Re: [DISCUSS] Formalizing requirements for pre-commit patches on new CI

Josh McKenzie Wed, 05 Jul 2023 05:25:12 -0700

> choose a consistent, representative subset of stable tests that we feel give 
> us a reasonable level of confidence in return for a reasonable amount of 
> runtime
> 
> ...
> Currently a dtest is being ran in j8 w/wo vnodes , j8/j11 w/wo vnodes and j11 
> w/wo vnodes. That is 6 times total. I wonder about that ROI.
> ...
> test with the default number of vnodes, test with the default compression 
> settings, and test with the default heap/off-heap buffers.
> 
If I take these at face value to be true (I happen to agree with them, so I'm 
going to do this :)), what falls out for me:
 1. Pre-commit should be an intentional smoke-testing suite, much smaller 
relative to post-commit than it is today
 2. We should aggressively cull all low-signal pre-commit tests, suites, and 
configurations that aren't needed to keep post-commit stable
High signal in pre-commit (indicative; non-exhaustive):
 1. Only the most commonly used JDK (JDK11 atm?)
 2. Config defaults (vnodes, compression, heap/off-heap buffers, memtable 
format, sstable format)
 3. Most popular / general / run-of-the-mill linux distro (debian?)
Low signal in pre-commit (indicative; non-exhaustive):
 1. No vnodes
 2. JDK8; JDK17
 3. Non-default settings (Compression off. Fully mmap, no mmap. Trie memtables 
or sstables, cdc enabled)


So this shape of thinking - I'm curious what it triggers for you Brandon, 
Berenguer, Andres, Ekaterina, and Mick (when you're back from the mountains 
;)). You guys paid a lot of the debt in the run up to 4.1 so have the most 
recent expertise and I trust your perspectives here.

If a failure makes it to post-commit, it's much more expensive to root cause 
and figure out with much higher costs to the community's collective 
productivity. That said, I think we can make a lot of progress along this line 
of thinking.

On Wed, Jul 5, 2023, at 5:54 AM, Jacek Lewandowski wrote:
> Perhaps pre-commit checks should include mostly the typical configuration of 
> Cassandra rather than some subset of possible combinations. Like it was said 
> somewhere above - test with the default number of vnodes, test with the 
> default compression settings, and test with the default heap/off-heap 
> buffers.

________

▸ EXERCISE DIRECTIONS:
Continue the mailing-list post about pre-commit testing on the new CI from the point where it stops. The records that come next play no part in this work.

▸ RECORDED DATA:
________

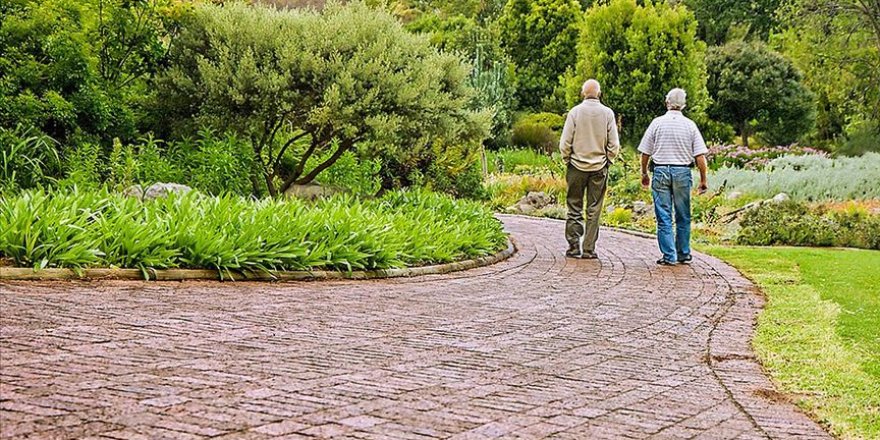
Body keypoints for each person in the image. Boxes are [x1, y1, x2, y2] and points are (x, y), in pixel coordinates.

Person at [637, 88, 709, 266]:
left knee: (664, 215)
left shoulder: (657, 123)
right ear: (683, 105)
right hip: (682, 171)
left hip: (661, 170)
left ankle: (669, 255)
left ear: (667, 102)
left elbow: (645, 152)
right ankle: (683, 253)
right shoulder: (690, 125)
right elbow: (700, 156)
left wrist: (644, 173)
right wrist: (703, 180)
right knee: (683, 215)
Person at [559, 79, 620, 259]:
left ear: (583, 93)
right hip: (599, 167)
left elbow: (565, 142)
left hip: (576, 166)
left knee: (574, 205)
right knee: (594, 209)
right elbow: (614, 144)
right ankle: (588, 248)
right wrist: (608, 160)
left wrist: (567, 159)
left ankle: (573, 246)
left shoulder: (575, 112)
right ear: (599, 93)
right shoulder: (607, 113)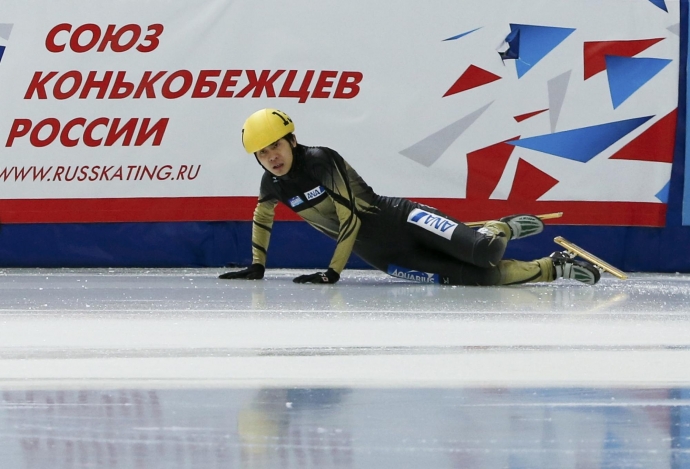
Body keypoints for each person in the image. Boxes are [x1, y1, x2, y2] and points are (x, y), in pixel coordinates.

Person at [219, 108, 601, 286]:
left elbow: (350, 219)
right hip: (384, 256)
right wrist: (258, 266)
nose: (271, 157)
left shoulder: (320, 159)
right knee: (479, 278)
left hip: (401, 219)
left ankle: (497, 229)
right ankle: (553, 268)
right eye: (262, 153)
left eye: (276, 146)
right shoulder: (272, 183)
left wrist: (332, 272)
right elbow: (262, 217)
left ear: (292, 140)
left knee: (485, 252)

________

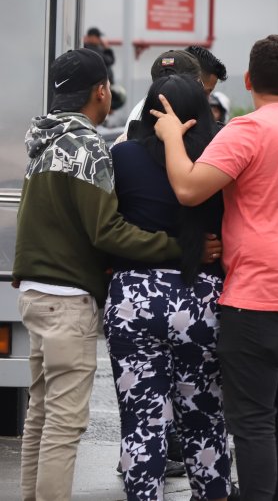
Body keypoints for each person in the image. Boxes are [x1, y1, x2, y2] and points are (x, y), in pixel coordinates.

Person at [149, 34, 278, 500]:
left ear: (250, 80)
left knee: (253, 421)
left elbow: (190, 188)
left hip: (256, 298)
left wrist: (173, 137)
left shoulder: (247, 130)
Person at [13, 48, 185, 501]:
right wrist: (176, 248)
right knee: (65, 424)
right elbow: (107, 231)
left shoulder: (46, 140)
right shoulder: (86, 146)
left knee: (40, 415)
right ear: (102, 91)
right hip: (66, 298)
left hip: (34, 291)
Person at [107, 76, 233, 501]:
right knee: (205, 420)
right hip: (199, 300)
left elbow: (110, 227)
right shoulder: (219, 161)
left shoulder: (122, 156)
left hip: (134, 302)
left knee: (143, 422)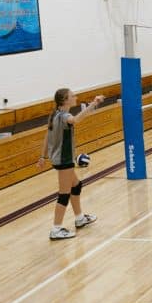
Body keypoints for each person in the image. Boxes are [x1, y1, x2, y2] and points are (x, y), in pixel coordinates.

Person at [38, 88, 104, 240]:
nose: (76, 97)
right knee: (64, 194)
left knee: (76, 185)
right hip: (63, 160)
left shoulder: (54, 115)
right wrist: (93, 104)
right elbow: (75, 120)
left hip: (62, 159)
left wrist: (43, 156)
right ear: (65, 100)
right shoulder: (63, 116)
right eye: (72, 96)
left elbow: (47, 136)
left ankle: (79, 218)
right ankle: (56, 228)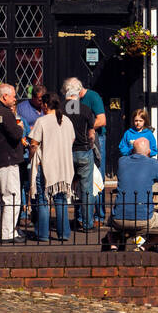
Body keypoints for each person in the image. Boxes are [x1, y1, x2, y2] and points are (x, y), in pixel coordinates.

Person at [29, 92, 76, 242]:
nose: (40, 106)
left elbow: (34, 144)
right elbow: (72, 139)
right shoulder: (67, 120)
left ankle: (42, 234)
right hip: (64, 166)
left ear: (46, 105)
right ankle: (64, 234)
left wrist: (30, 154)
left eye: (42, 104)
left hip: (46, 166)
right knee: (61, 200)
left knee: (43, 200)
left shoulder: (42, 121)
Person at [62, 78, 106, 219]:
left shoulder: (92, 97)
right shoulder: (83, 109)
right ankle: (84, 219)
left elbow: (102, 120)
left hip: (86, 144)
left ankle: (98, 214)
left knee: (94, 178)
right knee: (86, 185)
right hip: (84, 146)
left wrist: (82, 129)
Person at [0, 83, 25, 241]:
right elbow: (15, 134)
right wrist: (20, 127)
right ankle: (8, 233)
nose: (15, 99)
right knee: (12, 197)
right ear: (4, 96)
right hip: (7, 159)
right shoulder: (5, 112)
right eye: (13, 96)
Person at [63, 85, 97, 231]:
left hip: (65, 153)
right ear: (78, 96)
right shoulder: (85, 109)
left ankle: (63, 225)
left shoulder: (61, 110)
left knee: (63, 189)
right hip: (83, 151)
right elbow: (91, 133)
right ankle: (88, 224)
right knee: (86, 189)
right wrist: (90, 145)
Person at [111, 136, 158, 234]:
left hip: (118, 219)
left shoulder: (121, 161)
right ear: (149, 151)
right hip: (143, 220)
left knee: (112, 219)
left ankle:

________

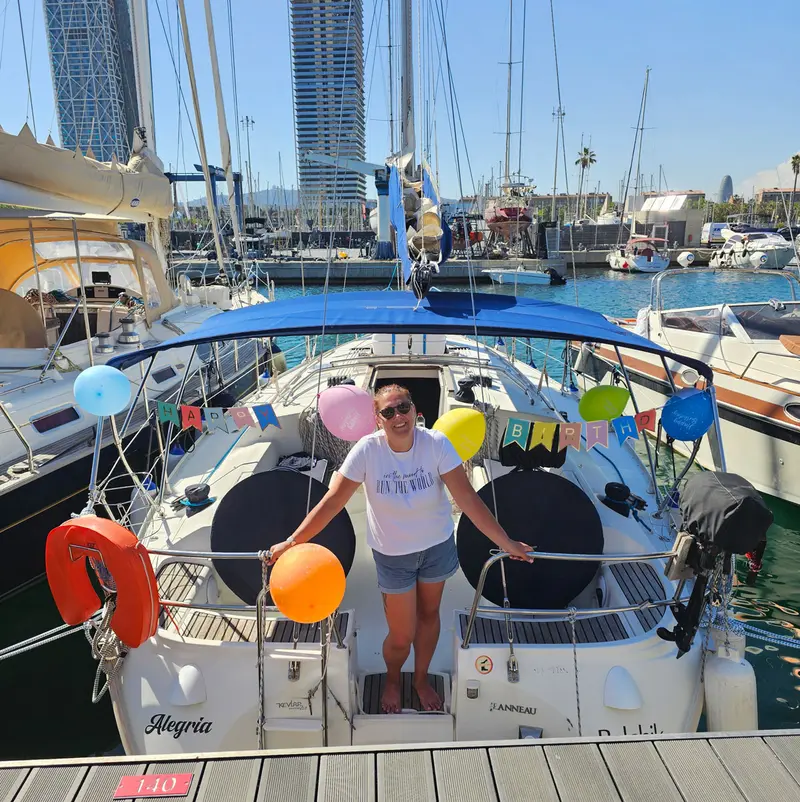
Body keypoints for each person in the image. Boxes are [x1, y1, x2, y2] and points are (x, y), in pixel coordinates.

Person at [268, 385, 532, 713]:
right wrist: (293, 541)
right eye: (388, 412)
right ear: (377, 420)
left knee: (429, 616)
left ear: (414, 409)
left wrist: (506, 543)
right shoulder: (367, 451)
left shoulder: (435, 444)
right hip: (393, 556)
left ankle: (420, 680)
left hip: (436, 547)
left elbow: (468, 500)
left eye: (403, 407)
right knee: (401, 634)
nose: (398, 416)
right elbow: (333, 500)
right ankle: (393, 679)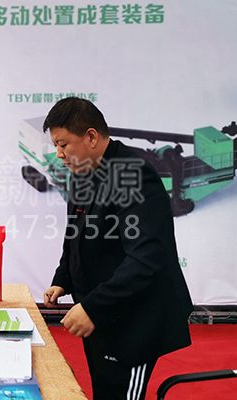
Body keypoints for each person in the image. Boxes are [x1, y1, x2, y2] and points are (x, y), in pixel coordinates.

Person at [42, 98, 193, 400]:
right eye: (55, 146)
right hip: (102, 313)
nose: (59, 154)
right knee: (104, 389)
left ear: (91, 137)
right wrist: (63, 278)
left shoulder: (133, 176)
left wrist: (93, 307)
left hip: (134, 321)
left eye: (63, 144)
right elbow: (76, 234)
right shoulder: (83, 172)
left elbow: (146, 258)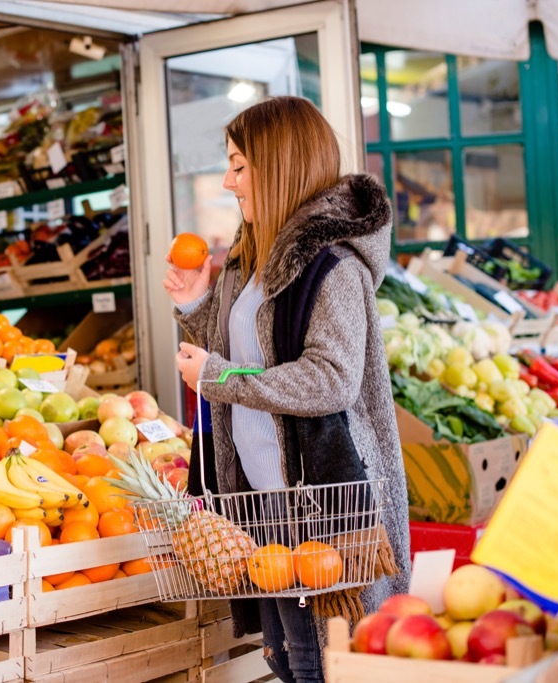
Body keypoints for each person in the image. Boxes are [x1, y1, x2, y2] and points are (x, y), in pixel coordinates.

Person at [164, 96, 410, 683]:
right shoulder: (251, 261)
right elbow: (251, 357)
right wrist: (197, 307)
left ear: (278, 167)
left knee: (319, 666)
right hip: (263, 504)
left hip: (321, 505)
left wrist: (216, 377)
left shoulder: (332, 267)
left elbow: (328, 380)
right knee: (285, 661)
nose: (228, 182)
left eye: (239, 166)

________

▸ EXERCISE RESPONSE:
> 
> A longer-term goal could be to isolate what depends on particular 
> configuration options. Instead of blindly running everything with, say, 
> vnodes enabled and disabled, isolate those tests that need to be run with 
> those two configurations and run the rest with the default one.
>> ... the rule of multiplexing new or changed tests might go a long way to 
>> mitigating that ...
> 
> I wonder if there is some commonality in the flaky tests reported so far, 
> like the presence of certain statements? Also, there could be a tool that 
> inspects coverage analysis reports and chooses the proper tests to 
> run/multiplex because, in the end, we want to verify the changed production 
> code in addition to the modified test files.
> 
> thanks,
> Jacek
> 
> śr., 5 lip 2023 o 06:28 Berenguer Blasi <berenguerbl...@gmail.com> napisał(a):
>> Currently a dtest is being ran in j8 w/wo vnodes , j8/j11 w/wo vnodes and 
>> j11 w/wo vnodes. That is 6 times total. I wonder about that ROI.
>> 
>> On dtest cluster reusage yes, I stopped that as at the time we had lots of 
>> CI changes, an upcoming release and priorities. But when the CI starts 
>> flexing it's muscles that'd be easy to pick up again as dtests code 
>> shouldn't have changed much.
>> 
>> On 4/7/23 17:11, Derek Chen-Becker wrote:
>>> Ultimately I think we have to invest in two directions: first, choose a 
>>> consistent, representative subset of stable tests that we feel give us a 
>>> reasonable level of confidence in return for a reasonable amount of 
>>> runtime. Second, we need to invest in figuring out why certain tests fail.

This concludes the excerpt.